Wednesday, 12 October 2011

More old stuff...

Been busy the last week helping a friend out, but now, as promised, a selection of more stuff of old:




This is the dwarf mentioned in the last post. My second sculpt and the first sculpt ever to be eternalised in tin...  Oh, and my paint job as well...  :-D


 My third sculpt and my first shot at human anatomy. A bit stocky, that fellow...^^


A fun project. Santa rising from the grave to attend to his duties...


Oh yes, this one was special. Started for fun in 2004 when a friend visited me for a sculpting session I soon got carried away going way too far into detail and finding myself unable to stop. A full dragon was intended, but the beast would have been enormous, so it ended up as a bust. After 4 years of working on it whenever I felt like doing so, hrhr... Obtainable at Masquerade Miniatures.


One of the more recent projects this started out in summer 2010. It was so hot back then that I nearly melted sculpting this while sitting in my working office located under the roof. Finishing this one I did two conversions, while Stefan, the master mind of Masquerade Miniatures, did two more, so in the end there was a whooping 5 different wolves to be had. Here are mine:


These are obtainable from Masquerade Miniatures, cast in tin. I just say: Heavy Metal!

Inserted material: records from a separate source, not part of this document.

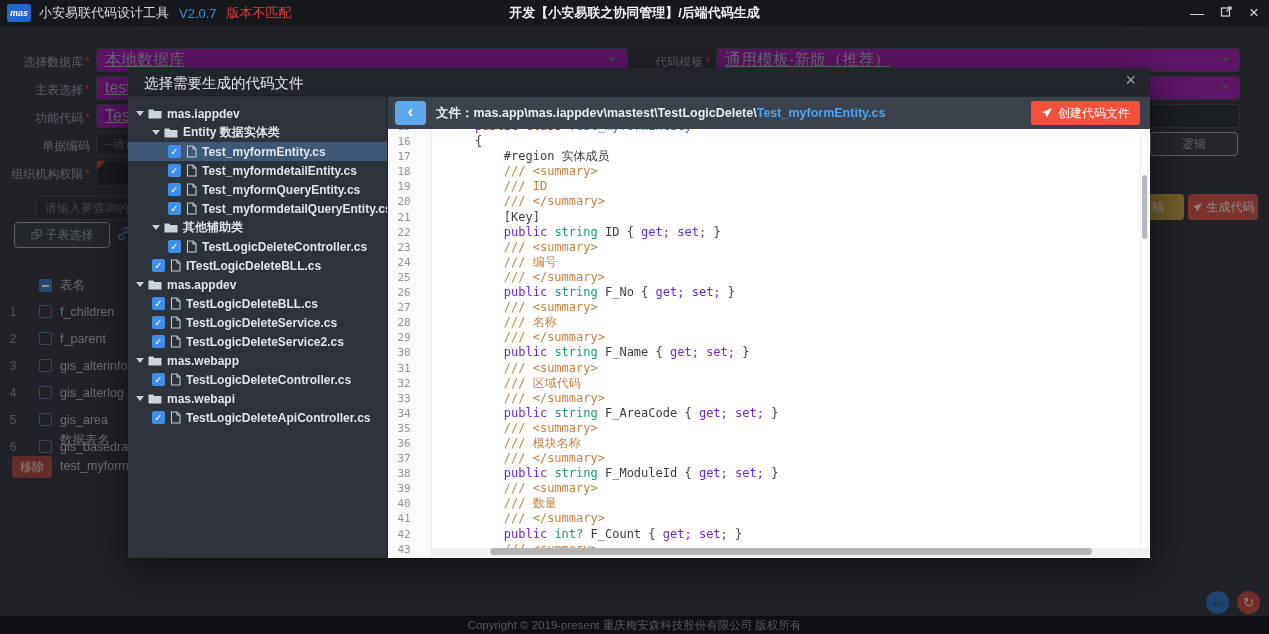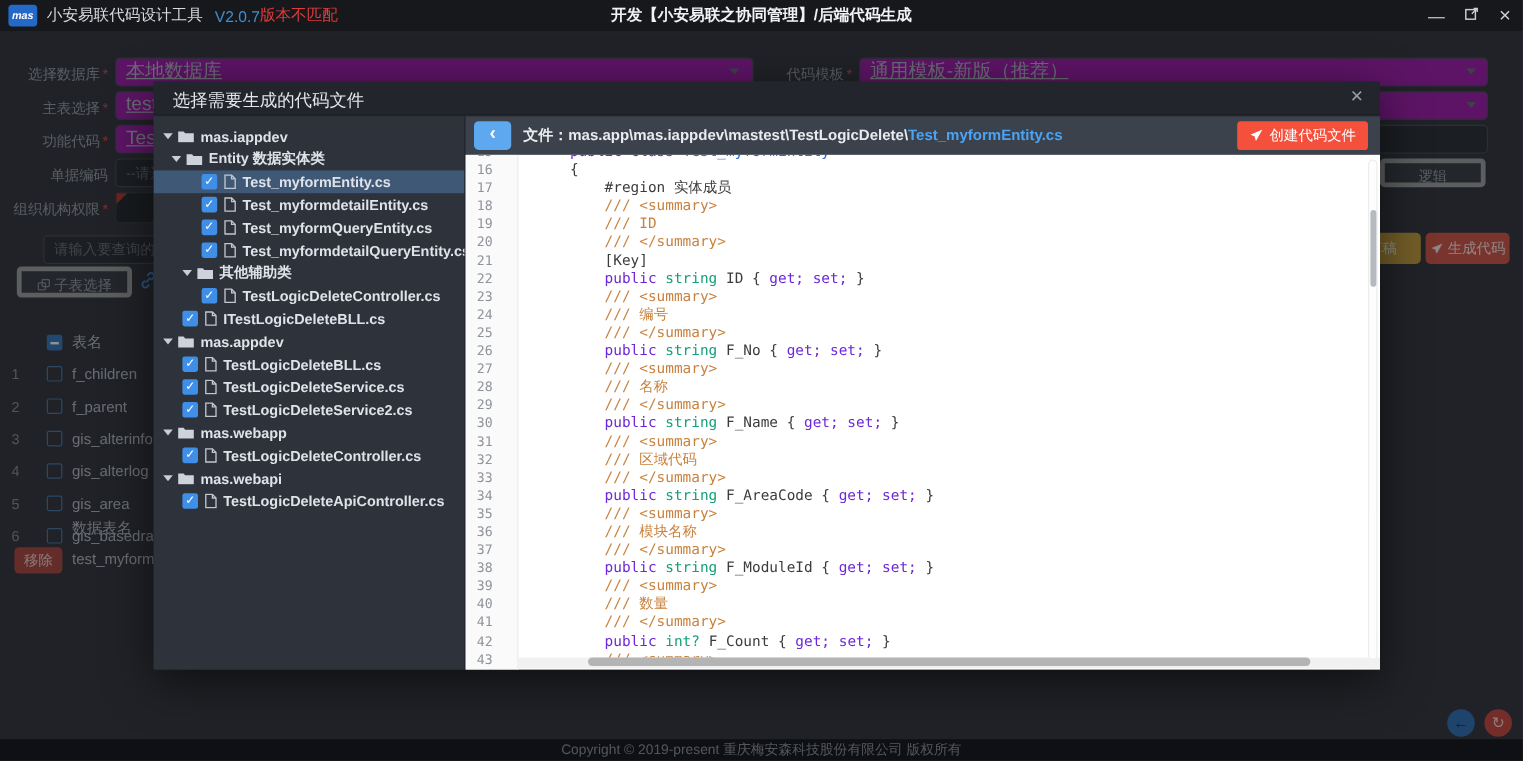--- a/index.html
+++ b/index.html
@@ -4,37 +4,37 @@
 <style>
   * { margin:0; padding:0; box-sizing:border-box; }
   html,body { width:1269px; height:634px; overflow:hidden; }
   body { position:relative; background:#33363c; font-family:"Liberation Sans","DejaVu Sans",sans-serif; }
 
   
   .titlebar { position:absolute; left:0; top:0; width:1269px; height:26px; background:#16181c; z-index:10; display:flex; align-items:center; }
   .logo { width:24px; height:18px; margin-left:7px; background:#2468c8; border-radius:3px; color:#fff; font-style:italic; font-weight:bold; font-size:9px; text-align:center; line-height:18px; }
   .app-title { color:#d8dbe0; font-size:13px; margin-left:8px; }
   .ver { color:#3d8fd6; font-size:13px; margin-left:10px; }
-  .ver-warn { color:#e23b3b; font-size:13px; }
+  .ver-warn { color:#e23b3b; font-size:13px; margin-left:10px; }
   .center-title { position:absolute; left:0; right:0; text-align:center; color:#f0f2f5; font-size:13px; font-weight:bold; pointer-events:none; }
   .wctl { position:absolute; right:10px; top:0; height:26px; display:flex; align-items:center; gap:16px; color:#cfcfcf; }
   .wbtn { font-size:14px; line-height:26px; cursor:pointer; }
 
   
   .content { position:absolute; left:0; top:26px; width:1269px; height:590px; background:#33363c; z-index:1; }
   .lbl { position:absolute; font-size:12px; color:#9aa1ab; text-align:right; }
   .req { color:#e04b4b; margin-left:2px; }
   .inp { position:absolute; height:24px; background:#a21caf; border:1px solid #4a4e55; border-radius:4px; color:#b6bcc6; font-size:16px; line-height:22px; padding:0 8px; overflow:hidden; white-space:nowrap;text-decoration:underline; }
   .darrow { position:absolute; width:0; height:0; border:4px solid transparent; border-top:5px solid #6b7077; }
   input.realinp { position:absolute; height:24px; background:#2b2e33; border:1px solid #4a4e55; border-radius:4px; color:#b6bcc6; font-size:12px; padding:0 8px; outline:none; font-family:inherit; }
   input.realinp::placeholder { color:#6d737b; }
   .orgbox { position:absolute; height:26px; background:#26282c; border:1px solid #3a3e44; border-radius:3px; }
   .orgbox .corner { position:absolute; left:0; top:0; width:0; height:0; border-top:9px solid #c0392b; border-right:9px solid transparent; }
   .btn { position:absolute; border-radius:4px; font-size:12px; text-align:center; cursor:pointer; }
-  .btn-plain { background:#3a3e45; border:4px solid #a3a3a3; color:#9aa1ab; }
+  .btn-plain { background:#3a3e45; border:1px solid #a3a3a3; color:#9aa1ab; }
   .btn-warning { background:#c9a13c; color:#f4eedd; border:none; }
   .btn-danger2 { background:#d8564a; color:#fbe9e7; border:none; display:flex; align-items:center; justify-content:center; gap:4px; }
   .btn-remove { background:#b04a42; color:#f2d6d3; border:none; font-size:12px; }
 
   .bgtable-head { position:absolute; left:0; top:246px; width:360px; height:26px; display:flex; align-items:center; }
   .bgtable { position:absolute; left:0; top:272px; width:360px; }
   .bgrow { height:27px; display:flex; align-items:center; }
   .rownum { width:26px; text-align:center; color:#8b9097; font-size:12px; }
   .cbx { width:13px; height:13px; border:1px solid #4a7ab0; border-radius:2px; margin:0 8px 0 13px; }
   .cbx.filled { background:#3a7ac2; border-color:#3a7ac2; position:relative; }
@@ -216,21 +216,21 @@
     <div class="tree" id="file-tree">
         <div class="trow" style="padding-left: 8px;">
           <span class="caret"></span>
           <span class="ticon">
             <svg width="14" height="11" viewBox="0 0 14 11">
               <path d="M0.5 1.5 h4.5 l1.3 1.6 h7.2 v7.4 h-13 Z" fill="#cdd3dc"></path>
             </svg>
           </span>
           <span>mas.iappdev</span>
         </div>
-        <div class="trow" style="padding-left: 15px;">
+        <div class="trow" style="padding-left: 24px;">
           <span class="caret"></span>
           <span class="ticon">
             <svg width="14" height="11" viewBox="0 0 14 11">
               <path d="M0.5 1.5 h4.5 l1.3 1.6 h7.2 v7.4 h-13 Z" fill="#cdd3dc"></path>
             </svg>
           </span>
           <span>Entity 数据实体类</span>
         </div>
         <div class="trow sel" style="padding-left: 40px;">
           <span class="tcb">✓</span>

The last pics for today show two of the three Giant Bats I did while working for Masquerade Miniatures. The need for those arose because the alternatives out there where not to our liking, so there. D.I.Y.-style. Interesting for all those Vampire Counts out there... ^^.

So there you go, a small selection of what I did in the past. Next time I write will be something up to date.

Cheers,

Gregor



Saturday, 1 October 2011

Now it is official!

Hiho everybody

From this very day on I am now a freelance sculptor.

Hooray!

If someone would have predicted that two years ago I would have had a good laugh and surely not believed it.

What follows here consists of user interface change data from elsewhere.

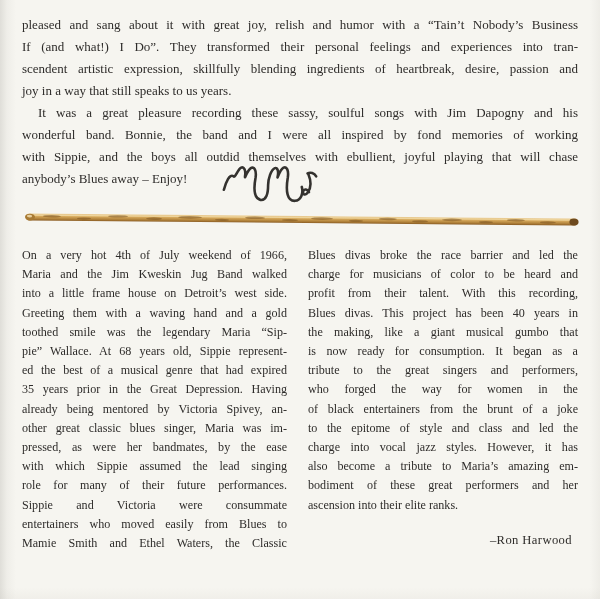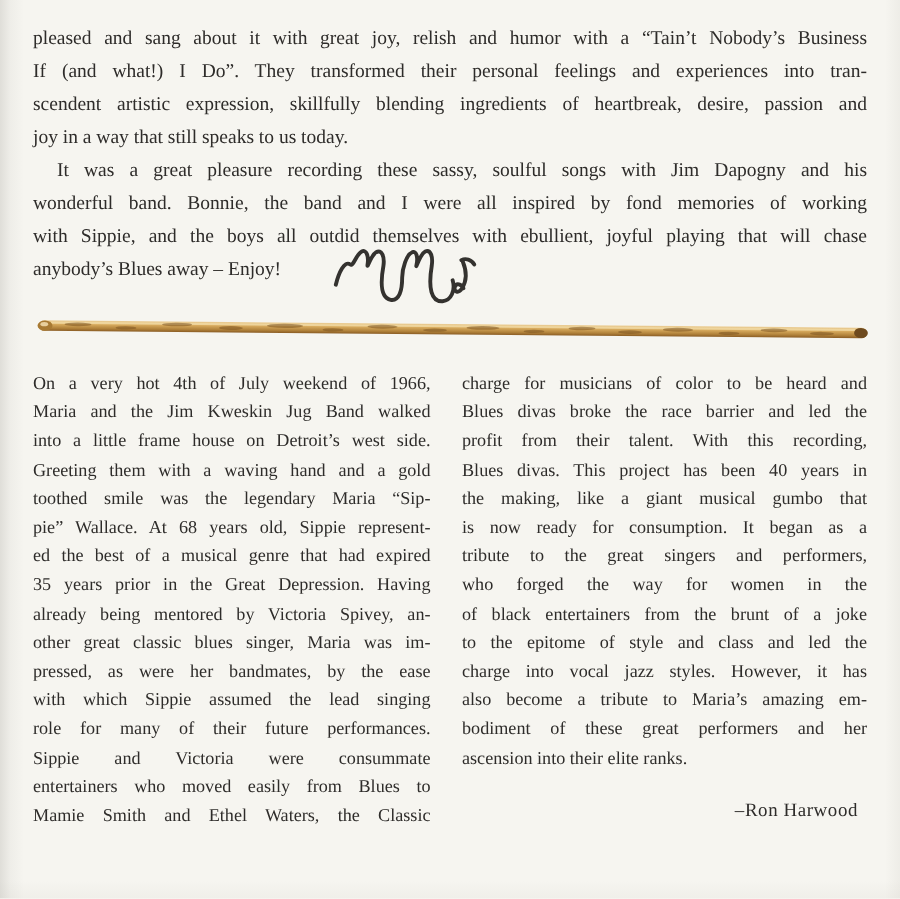--- a/index.html
+++ b/index.html
@@ -35,21 +35,21 @@
 </head>
 <body>
 
 <div class="page-edge"></div>
 
 <section class="intro">
   <div>
       <div class="jline">pleased and sang about it with great joy, relish and humor with a “Tain’t Nobody’s Business</div>
       <div class="jline">If (and what!) I Do”.  They transformed their personal feelings and experiences into tran-</div>
       <div class="jline">scendent artistic expression, skillfully blending ingredients of heartbreak, desire, passion and</div>
-      <div class="jline noj">joy in a way that still speaks to us today.</div>
+      <div class="jline noj">joy in a way that still speaks to us years.</div>
     </div>
   <div>
       <div class="jline indent">It was a great pleasure recording these sassy, soulful songs with Jim Dapogny and his</div>
       <div class="jline">wonderful band.  Bonnie, the band and I were all inspired by fond memories of working</div>
       <div class="jline">with Sippie, and the boys all outdid themselves with ebullient, joyful playing that will chase</div>
       <div class="jline noj">anybody’s Blues away – Enjoy!</div>
     </div>
 </section>
 
 <svg class="signature" viewBox="0 0 104 56" fill="none" stroke="#34322f" stroke-width="2.7" stroke-linecap="round">
@@ -112,22 +112,22 @@
       <div class="jline">other great classic blues singer, Maria was im-</div>
       <div class="jline">pressed, as were her bandmates, by the ease</div>
       <div class="jline">with which Sippie assumed the lead singing</div>
       <div class="jline">role for many of their future performances.</div>
       <div class="jline">Sippie and Victoria were consummate</div>
       <div class="jline">entertainers who moved easily from Blues to</div>
       <div class="jline">Mamie Smith and Ethel Waters, the Classic</div>
     </div>
   <div class="col-right">
     <div>
+        <div class="jline">Blues divas broke the race barrier and led the</div>
         <div class="jline">charge for musicians of color to be heard and</div>
-        <div class="jline">Blues divas broke the race barrier and led the</div>
         <div class="jline">profit from their talent. With this recording,</div>
         <div class="jline">Blues divas. This project has been 40 years in</div>
         <div class="jline">the making, like a giant musical gumbo that</div>
         <div class="jline">is now ready for consumption. It began as a</div>
         <div class="jline">tribute to the great singers and performers,</div>
         <div class="jline">who forged the way for women in the</div>
         <div class="jline">of black entertainers from the brunt of a joke</div>
         <div class="jline">to the epitome of style and class and led the</div>
         <div class="jline">charge into vocal jazz styles. However, it has</div>
         <div class="jline">also become a tribute to Maria’s amazing em-</div>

But that is life: It always holds many surprises and now I am really looking forward to this endeavour and chapter in my life.
I would be happy to let those who are interested partake in this enterprise and so I will show in this blog what is happening on my workbench whenever I find the time to do so.

At the moment I am working on a commission for a polish company, of course I can not show any pictures of that.
Nevertheless I would like to share some impressiones of my collected works I have done so far beginning with my very first scratch build miniature.
Of course it could not be anything other than a dwarf:







As a matter of course there is also a story behind this miniature.

Being introduced to the tabletop hobby by a friend way back in 1992 I soon started to be an ardent collector of everything dwarven. Painting my miniatures came to me naturally as I did historical modelling before I got into tabletop, so painting was not new to me.
Eventually I learned that with painting miniatures on a semi proffesional level I could combine hobby with making money. Must have been in 1999 when I answered a job offer from Hobby Products for painting their miniatures as a freelance painter.
Hobby Products had an own game in 15mm scale called Demonworld and as far as I know they also produced the miniatures for Armallion, the DSA tabletop game.
Necessary painting skills back then were not the same as today (and payment wasn't either) but it was still great fun. So I went to introduce myself to said company to show them my painted minis and thus became acquainted with none other than Werner Klocke. In that time Klocke was employed by Hobby Products as sculptor and had to judge my painting skills.
I got the job and did a bunch of painting jobs for the Demonworld line.
That is how I got introduced into the tabletop scene where I also got to know Stefan Niehues, back then the other Hobby Products sculptor and in later times my "sculpting mentor", so to say.

To cut a long story short, Werner Klocke sold me a roll of Greenstuff for 30 Deutsche Mark (the miser...) and that was the very beginning of my sculpting career.
At first I did just minor conversions but in the end I did my first miniature from scratch, the dwarf you can see above. That must have been in 2001. The dwarf was meant to bolster a regiment of spear-carrying clandwarves (dwarves were allowed to take spears back then, 4th Warhammer edition, I think...) so of course I also painted it. Yep, that means the original green...
I soon did a second dwarf and before I painted that one too, Stefan Niehues introduced me to Thomas Palm, head and owner of Assassin Miniatures. He was very interested in my second dwarf so in the end I sold him the sculpt and got my second sculpt released - what a career... :-)

When I told him that I had done another dwarf but had it painted he really wanted to tweak my ears and assigned me to get rid of the paint so we could release that dwarf too.
No sooner said than done, in the end even my first sculpt got released by Assassin Miniatures, which for me then was very exhilarating.

Hah, now I got carried away spilling the beans about some very old inside story. Hope it wasn't too boring. :-) Anyway, that is how I came to do my first sculpt and even got it released.